Les Etats-Unis ont imité lors des exercices un échange de frappes nucléaires avec la Russie, en médiatisant cet événement au maximum. Même si, de toute évidence, il s’agit d’une auto-campagne des militaires en prévision de l’approbation du budget de la défense, il existe un risque que les politiques croient finalement à la possibilité de gagner une guerre nucléaire, écrit le journal britannique The Guardian.
La semaine dernière, les Etats-Unis ont organisé des exercices militaires en imitant un échange de frappes nucléaires avec la Russie. C’est ce qu’a annoncé un haut représentant du Pentagone.
Ce jeu de guerre se démarque par la décision inhabituelle du Pentagone d’informer les journalistes des détails des exercices, parce qu’ils incarnent l’idée très controversée concernant la possibilité d’une bataille en utilisant l’arme nucléaire, et en même temps que l’échange de frappes nucléaires n’entraînera pas un conflit apocalyptique total.

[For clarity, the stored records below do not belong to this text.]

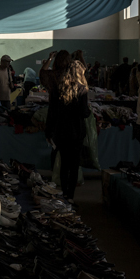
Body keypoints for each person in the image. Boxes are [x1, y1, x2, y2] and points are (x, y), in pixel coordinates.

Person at [46, 60, 91, 200]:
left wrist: (48, 131)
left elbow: (51, 112)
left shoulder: (57, 88)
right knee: (74, 165)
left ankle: (64, 194)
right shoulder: (82, 89)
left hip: (60, 131)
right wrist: (90, 111)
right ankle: (70, 196)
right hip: (76, 132)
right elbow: (84, 113)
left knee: (64, 165)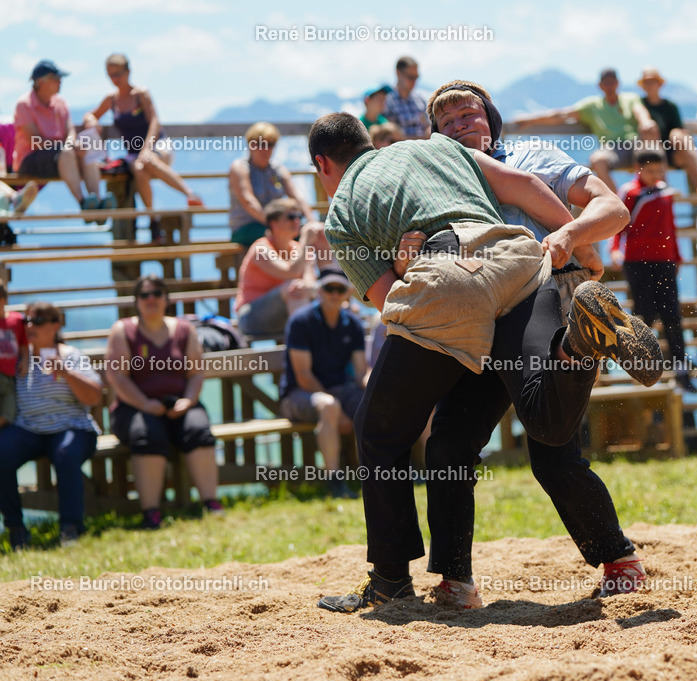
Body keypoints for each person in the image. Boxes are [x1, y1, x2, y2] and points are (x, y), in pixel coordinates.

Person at [307, 112, 662, 612]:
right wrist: (577, 243)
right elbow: (521, 185)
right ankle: (578, 345)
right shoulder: (434, 148)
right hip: (517, 261)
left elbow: (390, 302)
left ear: (322, 163)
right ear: (366, 140)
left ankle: (390, 580)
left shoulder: (341, 210)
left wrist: (412, 278)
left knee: (378, 430)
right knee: (536, 423)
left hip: (446, 275)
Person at [422, 80, 649, 607]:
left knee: (551, 448)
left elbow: (613, 209)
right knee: (449, 445)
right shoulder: (438, 179)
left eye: (469, 113)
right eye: (448, 121)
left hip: (537, 298)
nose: (461, 124)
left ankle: (619, 559)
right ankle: (456, 581)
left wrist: (570, 236)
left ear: (491, 118)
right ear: (436, 136)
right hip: (474, 319)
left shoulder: (531, 155)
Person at [105, 275, 223, 529]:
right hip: (134, 407)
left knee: (198, 429)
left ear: (166, 299)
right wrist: (145, 404)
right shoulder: (122, 330)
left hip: (180, 404)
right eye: (145, 295)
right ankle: (151, 512)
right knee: (147, 434)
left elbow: (196, 372)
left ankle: (210, 503)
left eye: (157, 293)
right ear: (136, 301)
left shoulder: (183, 329)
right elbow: (117, 377)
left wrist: (189, 401)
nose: (151, 299)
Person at [0, 302, 102, 548]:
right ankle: (16, 530)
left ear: (56, 325)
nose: (31, 326)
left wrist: (66, 372)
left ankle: (70, 528)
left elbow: (94, 397)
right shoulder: (17, 358)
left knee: (66, 453)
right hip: (29, 430)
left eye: (39, 321)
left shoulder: (71, 355)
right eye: (28, 321)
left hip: (72, 427)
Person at [84, 53, 203, 242]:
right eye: (111, 75)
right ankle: (154, 220)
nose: (115, 79)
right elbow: (90, 115)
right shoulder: (111, 99)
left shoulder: (140, 94)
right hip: (134, 154)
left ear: (128, 71)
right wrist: (91, 120)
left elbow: (155, 122)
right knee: (139, 168)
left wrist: (147, 147)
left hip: (158, 145)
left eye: (118, 74)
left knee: (146, 161)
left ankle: (190, 194)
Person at [612, 146, 697, 391]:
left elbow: (670, 227)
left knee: (672, 313)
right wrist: (615, 249)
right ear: (638, 169)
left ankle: (681, 368)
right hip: (637, 260)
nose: (655, 175)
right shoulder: (630, 192)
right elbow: (619, 222)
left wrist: (677, 256)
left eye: (659, 170)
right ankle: (644, 367)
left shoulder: (665, 192)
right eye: (650, 171)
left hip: (664, 260)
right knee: (644, 314)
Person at [280, 269, 366, 498]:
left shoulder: (354, 324)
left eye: (340, 289)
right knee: (329, 407)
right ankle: (334, 482)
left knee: (373, 406)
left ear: (347, 293)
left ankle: (378, 476)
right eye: (329, 289)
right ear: (319, 291)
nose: (334, 294)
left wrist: (379, 393)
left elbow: (360, 374)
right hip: (298, 394)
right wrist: (340, 412)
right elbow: (304, 376)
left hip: (340, 390)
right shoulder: (301, 321)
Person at [514, 68, 661, 193]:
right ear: (600, 85)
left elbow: (640, 112)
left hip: (637, 144)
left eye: (612, 82)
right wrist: (531, 119)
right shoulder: (592, 106)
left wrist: (646, 122)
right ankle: (619, 206)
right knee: (597, 160)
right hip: (612, 148)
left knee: (650, 133)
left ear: (618, 83)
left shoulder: (630, 98)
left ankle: (659, 192)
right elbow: (562, 114)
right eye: (606, 82)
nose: (610, 86)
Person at [13, 60, 115, 217]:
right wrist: (68, 147)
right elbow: (35, 141)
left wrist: (74, 146)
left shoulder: (61, 103)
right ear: (41, 82)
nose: (60, 81)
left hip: (59, 156)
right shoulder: (24, 105)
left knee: (84, 150)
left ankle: (97, 203)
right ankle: (84, 204)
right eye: (55, 78)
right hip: (30, 160)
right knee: (68, 153)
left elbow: (70, 131)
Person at [235, 197, 320, 337]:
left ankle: (304, 345)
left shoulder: (300, 249)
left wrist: (306, 286)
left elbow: (310, 284)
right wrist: (306, 241)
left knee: (300, 290)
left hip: (288, 313)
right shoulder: (261, 249)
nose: (297, 221)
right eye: (291, 217)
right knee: (292, 288)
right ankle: (304, 346)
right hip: (250, 318)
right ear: (273, 223)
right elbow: (290, 271)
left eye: (299, 217)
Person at [228, 122, 317, 251]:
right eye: (259, 144)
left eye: (269, 144)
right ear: (250, 145)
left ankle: (319, 270)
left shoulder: (278, 169)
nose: (264, 149)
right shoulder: (239, 167)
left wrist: (311, 221)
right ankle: (288, 270)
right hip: (247, 227)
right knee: (282, 236)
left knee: (309, 235)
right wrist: (273, 224)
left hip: (279, 225)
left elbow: (297, 197)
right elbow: (248, 201)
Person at [635, 67, 697, 195]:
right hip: (650, 151)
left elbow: (679, 130)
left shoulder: (670, 106)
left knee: (679, 135)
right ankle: (662, 184)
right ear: (643, 86)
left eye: (652, 82)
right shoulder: (640, 104)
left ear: (659, 84)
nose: (650, 85)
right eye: (647, 82)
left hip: (672, 151)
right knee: (651, 132)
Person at [0, 283, 29, 430]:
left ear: (3, 300)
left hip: (11, 377)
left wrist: (25, 360)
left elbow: (24, 344)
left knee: (9, 413)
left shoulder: (17, 320)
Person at [382, 56, 430, 140]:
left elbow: (428, 126)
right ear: (398, 73)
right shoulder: (387, 101)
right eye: (410, 77)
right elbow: (390, 136)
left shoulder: (420, 100)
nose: (414, 81)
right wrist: (421, 138)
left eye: (416, 77)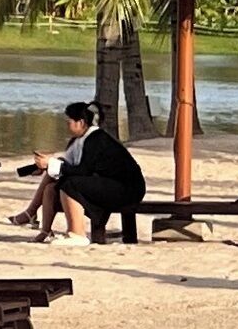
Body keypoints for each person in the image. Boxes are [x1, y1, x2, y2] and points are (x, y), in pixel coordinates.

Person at [20, 100, 146, 240]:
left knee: (70, 184)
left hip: (127, 190)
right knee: (51, 188)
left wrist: (51, 163)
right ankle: (45, 231)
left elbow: (83, 171)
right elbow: (69, 165)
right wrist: (45, 166)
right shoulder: (80, 139)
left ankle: (76, 234)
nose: (66, 125)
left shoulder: (96, 140)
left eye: (69, 121)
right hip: (107, 183)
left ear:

Ces manœuvres se sont déroulées quelques semaines après l’installation, sur ordre du président américain Donald Trump, d’ogives nucléaires de puissance réduite sur des sous-marins pour faire contrepoids aux armes tactiques russes, en estimant qu’une telle mesure dissuaderait Moscou d’en faire usage.
D’après le briefing avec la participation de hauts représentants du Pentagone, le secrétaire à la Défense Mark Esper a participé aux « mini-exercices » du commandement stratégique américain au Nebraska. Lui-même a joué un rôle pendant l’imitation d’une crise dans le scénario où la Russie a lancé une frappe contre un site américain en Europe.
« Selon ce scénario, une situation d’urgence est survenue en Europe déclenchant une guerre contre la Russie, et la Russie a décidé d’utiliser une arme nucléaire de puissance réduite contre un site sur le territoire de l’Otan, a déclaré un représentant du Pentagone. Puis a eu lieu un entretien avec le secrétaire à la Défense, et ensuite avec le président, qui décide au final comment il faut réagir. » D’après ce représentant, « pendant les exercices nous avons imité une riposte en utilisant l’arme nucléaire ». Tout en la qualifiant de « réponse limitée ».
Une réponse limitée sous-entend l’usage d’une quantité réduite d’armes nucléaires ou d’un système de puissance réduite – du missile à lancement sous-marin avec une nouvelle ogive W76-2 embarqué sur des sous-marins en Atlantique fin 2019. Cela a été annoncé seulement fin janvier.
En parlant des exercices de la semaine dernière les responsables du Pentagone ont avancé leurs arguments pour défendre la W76-2.
« C’est une réponse très raisonnable à la doctrine nucléaire de la Russie et à son potentiel nucléaire, qui indiquent que les Russes peuvent utiliser l’arme nucléaire de manière limitée », a déclaré un haut représentant du Pentagone.
La revue National Defense était la première à relayer le briefing en question.
Hans Kristensen, directeur du projet d’information nucléaire de la Fédération de scientifiques américains, a noté que le Pentagone organisait très rarement de tels briefings sur les exercices nucléaires, en supposant qu’il s’agissait d’une publicité de la nouvelle arme récemment ajoutée dans l’arsenal américain.
« Souvenez-vous, seulement quelques semaines se sont écoulées depuis que nous avons reçu la confirmation de la mise en service de cette nouvelle ogive de puissance réduite, a déclaré Hans Kristensen. Et maintenant nous passons à une nouvelle étape dans l’approbation du budget quand les militaires doivent aller au congrès pour défendre la nouvelle ogive nucléaire de puissance réduite, transportée jusqu’à la cible par un missile de croisière mer-sol. C’est précisément ce qui a été joué dans le cadre de cette procédure. »
Les partisans de la maîtrise des armements sont inquiets de la formation d’une telle vision des autorités américaines et russes sur leurs immenses arsenaux nucléaires. Ils en concluent que leur arme nucléaire n’est pas seulement le dernier moyen de dissuasion et de contention, mais qu’elle peut également être utilisée dans des conflits « limités ».